Il nostro corpo è nostro

Di fronte al nostro corpo fatto a pezzi, ci riprendiamo il nostro corpo.

“Non l’avevo mai vista veramente. Non mi era mai venuto in mente di guardarla. La mia vagina esisteva su un piano astratto. Sembrava così riduttivo e goffo guardarla, distese sui lucidi tappetini azzurri, con i nostri specchietti in mano. Mi ha fatto pensare ai primi astronomi coi loro telescopi primitivi.

Sulle prime l’ho trovata piuttosto inquietante, la mia vagina. Come la prima volta che vedi un pesce sventrato e scopri quell’altro mondo complesso e sanguinolento all’interno, proprio sotto la pelle. Era così cruda, così rossa, così fresca. E quello che mi sorprendeva di più era la quantità di strati. Strati dentro strati, che si aprono su altri strati. La mia vagina era come un evento mistico che continua a dispiegare un altro aspetto di sé, il che è in realtà un evento in sé, ma lo capisci solo dopo.

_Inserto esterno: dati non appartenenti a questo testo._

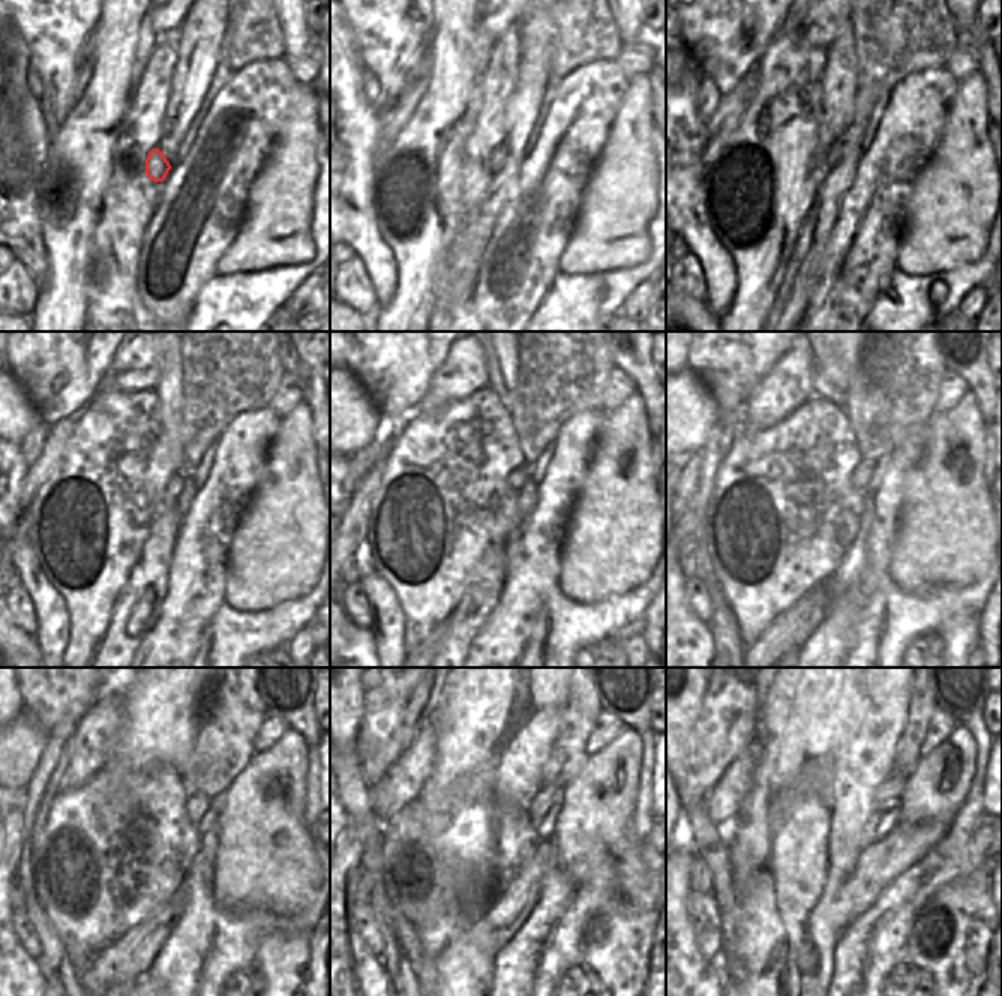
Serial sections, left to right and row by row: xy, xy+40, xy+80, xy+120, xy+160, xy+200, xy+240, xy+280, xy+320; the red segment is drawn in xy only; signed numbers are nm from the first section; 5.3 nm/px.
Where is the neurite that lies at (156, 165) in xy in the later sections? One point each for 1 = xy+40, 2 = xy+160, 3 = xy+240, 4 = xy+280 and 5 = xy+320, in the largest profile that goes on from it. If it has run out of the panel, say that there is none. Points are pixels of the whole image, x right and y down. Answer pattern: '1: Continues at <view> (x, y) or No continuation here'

La mia Vagina mi ha lasciato stupefatta. Non riuscivo a parlare quando è venuto il mio turno.

Ero ammutolita. Avevo aperto gli occhi su ciò che la coordinatrice del laboratorio chiamava “stupore vaginale”. Volevo solo starmene lì distesa sul mio tappetino, con le gambe aperte, a esaminare la mia vagina per sempre.

Era meglio del Grand Canyon, antica e piena di grazia. Aveva l’innocenza e la freschezza di un vero giardino all’inglese. Era buffa, molto buffa. Mi ha fatto ridere. Poteva giocare a nascondino, aprirsi e chiudersi. Era una bocca. Era il mattino. E poi, per un istante, mi è venuto in mente che eram e , la mia vagina: era chi ero io . Non era un’entità a sé. Era dentro di me.

(…)

Non dovevo trovarla . Dovevo essere. Essere la clitoride. Essere la mia vagina. Mi sono sdraiata e ho chiuso gli occhi. Ho messo giù lo specchio. Mi sono guardata galleggiare al di sopra di me stessa. Mi osservavo avvicinarmi lentamente al mio io e a rientrarvi. Mi sentivo come un astronauta che rientra nell’atmosfera terrestre. E stato molto calmo il rientro: calmo e dolce. Rimbalzavo e atterravo. Atterravo e rimbalzavo. Entravo nei miei muscoli, nel cuore e nelle cellule e poi, ecco, scivolavo dentro la vagina. Improvvisamente era tutto così facile e io ci stavo comoda. Ero calda, pulsante, pronta, giovane e viva. E poi, senza guardare, con gli occhi ancora chiusi, ho messo il dito su ciò che tutt’a un tratto era diventato me. Ho sentito un piccolo tremito dapprima, che mi ha convinto a restare. Poi il tremito è diventato un terremoto, un’eruzione, con gli strati che si dividevano e si suddividevano. Il terremoto si disperdeva in un antico orizzonte di luce e silenzio, che si apriva su una piana di musica e colori e innocenza e nostalgia, e io mi sentivo collegata, unita mentre mi dimenavo sul mio tappetino blu.

 La mia vagina è una conchiglia, un tulipano e un destino. Arrivo mentre incomincio già a partire. La mia vagina, la mia vagina, io.”